Resilience ~ What I needed to pull through
There's a saying that you never know how much of a strong person you are until you are faced with challenges, difficulties, problems and troubles here and there and you're able to pull through. It's true and few months ago something drastic happened to me and my family so I'll just go straight to the point.
My father is a pastor in the church where we all worship and he has his own congregation in town. So, one day, it was on a Thursday, it was a day for our praise service in church and by 5pm we all prepared and went to church.
There was light at home after a very long time of no electricity in the area. We were all excited and we plugged and charged our phones, laptops and other electrical appliances and left for church. It wasn't far, the church is just in the same compound we stay fenced round.
While service was going on, there was fire outbreak inside our house and yet we didn't hear or notice. I can't really explained how the fire started but all I could understand is that a particular phone my father charged over charged itself and somehow fire exploded from there and consumed everything in that particular room and few things in my room and that of my siblings.
How did we find out?
A child went out to use the convenience and while she was passing she heard things burning and saw smoke and fire in my parent's room so she rushed inside and called someone. When she gave the information to a particular person, he screamed inside church and everyone else shouted and instantly the service stopped.
We all rushed to go see and unfortunately, the fire had consumed everything inside the house apart from few things we were able to pick. I was astonished, afraid and very sad. I have been hearing about such incident but never experienced it before and it was just right there in my very eyes.
All my parents clothes, shoes, bed, electronics, phones, electrical appliances, infact everything inside the room was gone. The whole house was dark and smoke was everywhere. My clothes and that of my siblings were gone. Everything we had gone, the only place that was still intact was the kitchen.
I was unhappy, my parents were, my siblings too were very unhappy. We didn't have money, no clothes to put on and nothing at all. We had to stay indoors without going anywhere because we lost everything. We stayed like that for months and it was very annoying. We cried and wiped the tears ourselves. It might sound so easy but it was a disaster for me and my family.
I never knew I could stay strong until now. I was depressed and almost wanted to take my life because I didn't have anything, I said to myself, what's the point or essence of living and staying alive?
I thank God he came through for us. He passed through members of the church, neighbours, friends and colleagues to help us. They helped in buying clothes and other things for us but I was not satisfied cos those clothes were nothing close to what I had before but then I had no option than to accept just to cover my nakedness.

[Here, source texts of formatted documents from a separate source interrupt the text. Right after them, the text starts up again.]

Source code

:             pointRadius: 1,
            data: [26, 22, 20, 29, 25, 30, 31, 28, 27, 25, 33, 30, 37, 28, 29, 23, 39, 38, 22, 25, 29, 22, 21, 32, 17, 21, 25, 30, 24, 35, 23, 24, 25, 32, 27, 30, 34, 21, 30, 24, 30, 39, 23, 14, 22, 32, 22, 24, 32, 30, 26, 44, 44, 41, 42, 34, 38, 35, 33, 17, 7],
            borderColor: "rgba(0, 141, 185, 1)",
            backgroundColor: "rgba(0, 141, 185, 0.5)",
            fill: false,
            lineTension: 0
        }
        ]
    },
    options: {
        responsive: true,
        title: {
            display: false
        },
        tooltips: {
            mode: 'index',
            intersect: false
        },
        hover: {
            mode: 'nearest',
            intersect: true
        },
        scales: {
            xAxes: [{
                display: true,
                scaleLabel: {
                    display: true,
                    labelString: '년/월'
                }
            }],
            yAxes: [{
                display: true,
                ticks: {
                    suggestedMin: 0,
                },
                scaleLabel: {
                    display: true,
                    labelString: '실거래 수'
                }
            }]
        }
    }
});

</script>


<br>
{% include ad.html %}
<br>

We slept on the floor for weeks and managed the little we have. By God's grace we're good and I believe everything will fall into place, it's just a matter of time.
Life lessons I learnt and my little advice to everyone out there
What happened made me see life in a different dimension. Over times I remember asking myself what this life is all about? My thoughts were just going deep and deep. There's really nothing in this world even in this life worth dying for. The wealth, riches and valuables we have is nothing.
I learnt not to look down on someone because you never can tell where life will take you to. I learnt to love equally, render help and live a productive life. I learnt to put my faith and truth in God because he alone can help and see someone through.
I might not have all the things I lost right now but as long as I'm alive and there's life, there's hope, with time, everything will be good for me and my family.
Experiencing a fire and all the loss is a traumatizing ordeal. I'm happy that you are able to tell this tale, but sorry that you had such an experience.
These experiences really open our eyes to look and recognize what is really important and what is not.
All good wishes in your healing from this ordeal 🙏
Thanks for your #KISS
I enjoyed it 😉
Thank you so much 😘
Wow! Such tragedy. Sorry for the loss dear. I'm glad it's in the past and y'all are doing better right now.
My dear...most times people face difficulties. It's part of life. Just like you've said, it's in the past now and we're good.